The Internet of Things is More than Just Nest-Deep in Multifamily



Talk to a facilities manager and property manager about the Internet of Things and you’ll probably get two very different perspectives.

A property manager may have visions of IoT toys, those smart devices designed to make life a little easier, while the facilities manager might focus on system management. A bigger difference is that the property manager just may get a little overwhelmed thinking about how to leverage devices as leasing amenities because of all the unknowns and costs. Measuring a return on investment might be a little cloudy.

That’s a common fear in multifamily today. Video doorbells, thermostats, lighting controls and other apartment bling aren’t cheap. Linking them so they can be effectively managed between resident and property manager is another concern.

Their worth and the IoT, however, is more than nest-deep. Attracting residents is one selling point, but the behind-the-scenes IoT is another that’s just as big.

That’s a conversation that RealPage Senior Vice President Jason Lindwall recently had with a client over lunch. When a twinkle transformed into doubt over the return on the smart devices, the discussion took a different turn.

“The way you really to need to look it is from an asset management perspective, not just an amenity perspective,” said Lindwall, who has more than 24 years of building and developing technology centers. “When you look at it from asset management perspective, there are some significant savings that you can create.”

He points to a model of building management systems that commercial real estate properties have used for years. Systems have allowed identification of mechanical issues, better utility management and water leak detection that aren’t always visible.

The benefit is driving down management costs as well as extending the life of mechanical systems through proper preventative maintenance, Lindwall says. And multifamily can enjoy the same through the IoT.

Lindwall will be among panelists who will talk about what the IoT can do for multifamily in April at the Texas Apartment Association’s Education Conference & Expo in San Antonio. He says leveraging connectivity gives properties a one-two punch of resident amenities and better ability to control costs in several areas.

Managing vacant units by controlling HVAC systems and lights

One of the biggest benefits is reducing vacant unit costs. Through connected thermostats and lights, managers can monitor energy costs when units are being remodeled or on the market.

“When you have connected thermostats and lights, you can manage these in a central dashboard which allows the ability to reduce the costs of these utilities and minimize runtime of those appliances,” Lindwall said. “They’re an easy addition to any unit and the ROI is easy to calculate.”

As a side note, management also can understand the resident profile through usage data that the connected devices provide. And, renters can program devices and be alerted or check in on them to keep their energy costs lower.
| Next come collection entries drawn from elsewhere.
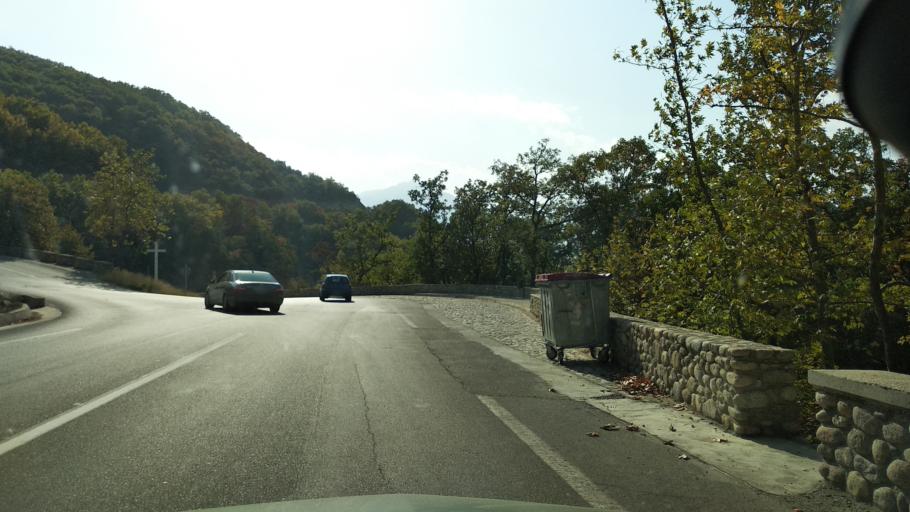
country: GR
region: Thessaly
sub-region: Trikala
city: Kastraki
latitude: 39.7257
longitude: 21.6378
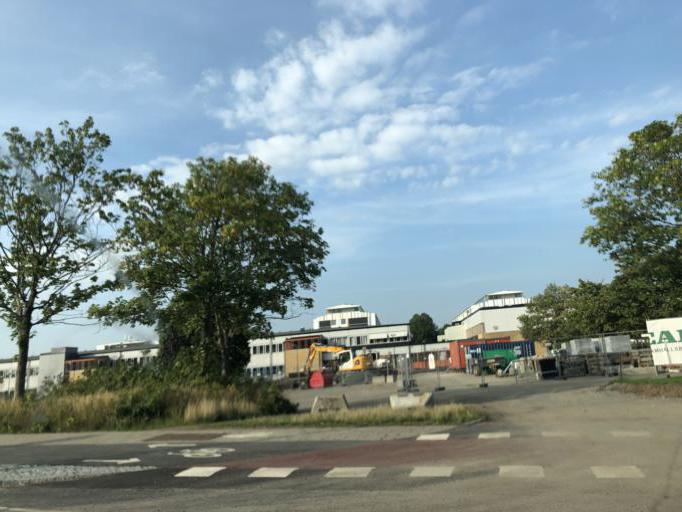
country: SE
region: Vaestra Goetaland
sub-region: Goteborg
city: Goeteborg
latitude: 57.7481
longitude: 11.9854
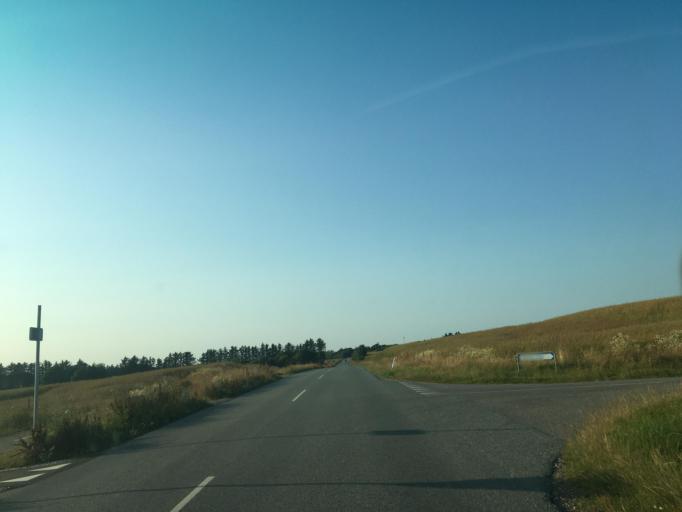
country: DK
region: North Denmark
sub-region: Thisted Kommune
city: Hurup
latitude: 56.7886
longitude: 8.4144
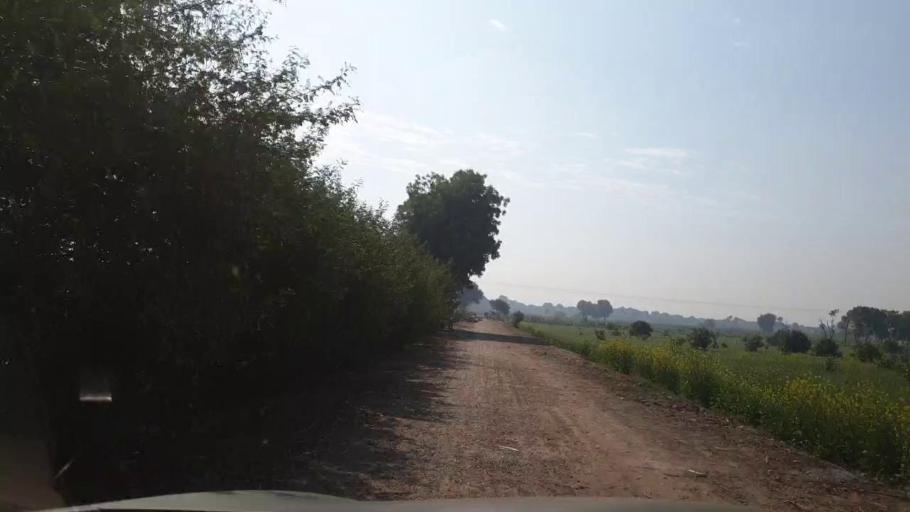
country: PK
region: Sindh
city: Tando Allahyar
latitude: 25.4623
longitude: 68.6575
For example, the resident can see that the HVAC system is running unnecessarily while away and make an adjustment, which lowers consumption and ultimately reduces wear and tear on the system.

Identifying potential issues with airflow that can cost big

Monitors can check airflow in a resident’s unit or in common areas. Using data collected by these devices, the property can determine how long it takes to cool or heat an area.
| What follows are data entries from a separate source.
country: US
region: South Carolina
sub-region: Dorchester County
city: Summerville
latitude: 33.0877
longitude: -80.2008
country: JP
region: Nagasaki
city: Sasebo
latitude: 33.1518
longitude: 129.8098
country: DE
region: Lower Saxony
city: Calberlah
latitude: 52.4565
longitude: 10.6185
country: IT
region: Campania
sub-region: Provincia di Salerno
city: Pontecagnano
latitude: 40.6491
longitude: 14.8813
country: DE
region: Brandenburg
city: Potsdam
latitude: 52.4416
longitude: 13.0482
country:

“This can be very helpful in identifying issues with HVAC systems,” Lindwall said. “If the airflow of a system reduces we can first identify when the last time the air filter was changed. Using an airflow monitor tells the asset manager when to change the filter, making sure proper airflow within the systems are not inhibited by the filter. This can reduce freezing of HVAC systems prolonging the life of the system.”

The data also can identify possible condenser issues, which can potentially minimize hefty repair expenses.

Leak detection devices can eliminate significant damage

IOT-based leak detection devices along with an automated water shutoff valve can reduce the trickle-down effect of plumbing leaks caused by a faulty water heater. Several devices on the market support multifamily applications, Lindwall said.

He added that preventing a leak that damages several units on more than one floor could be significant in terms of repair costs.

Electronic door locks reduce accessibility issues

One of the most common smart devices, door locks are not only a nice amenity for residents but offer convenience for the maintenance and office staffs. Maintenance technicians can access units through their mobile devices and notify residents that they are in the unit.

“They no longer have to go back and forth for keys,” Lindwall said. “This allows much more efficiency of work orders.”

Connectivity to weather data conserves on outdoor water use

IoT-based sprinkler systems effectively manage water usage through evapotranspiration control using weather patterns and data received from weather information sites. Sensors monitor precipitation and support the amount and how much a system runs, avoiding the unwanted situation where the sprinklers are running and it’s pouring rain. Or they come on, as scheduled, when the ground is already wet.

“We are seeing these systems now move into the commercial and multifamily space creating much needed conservation in this area,” Lindwall said.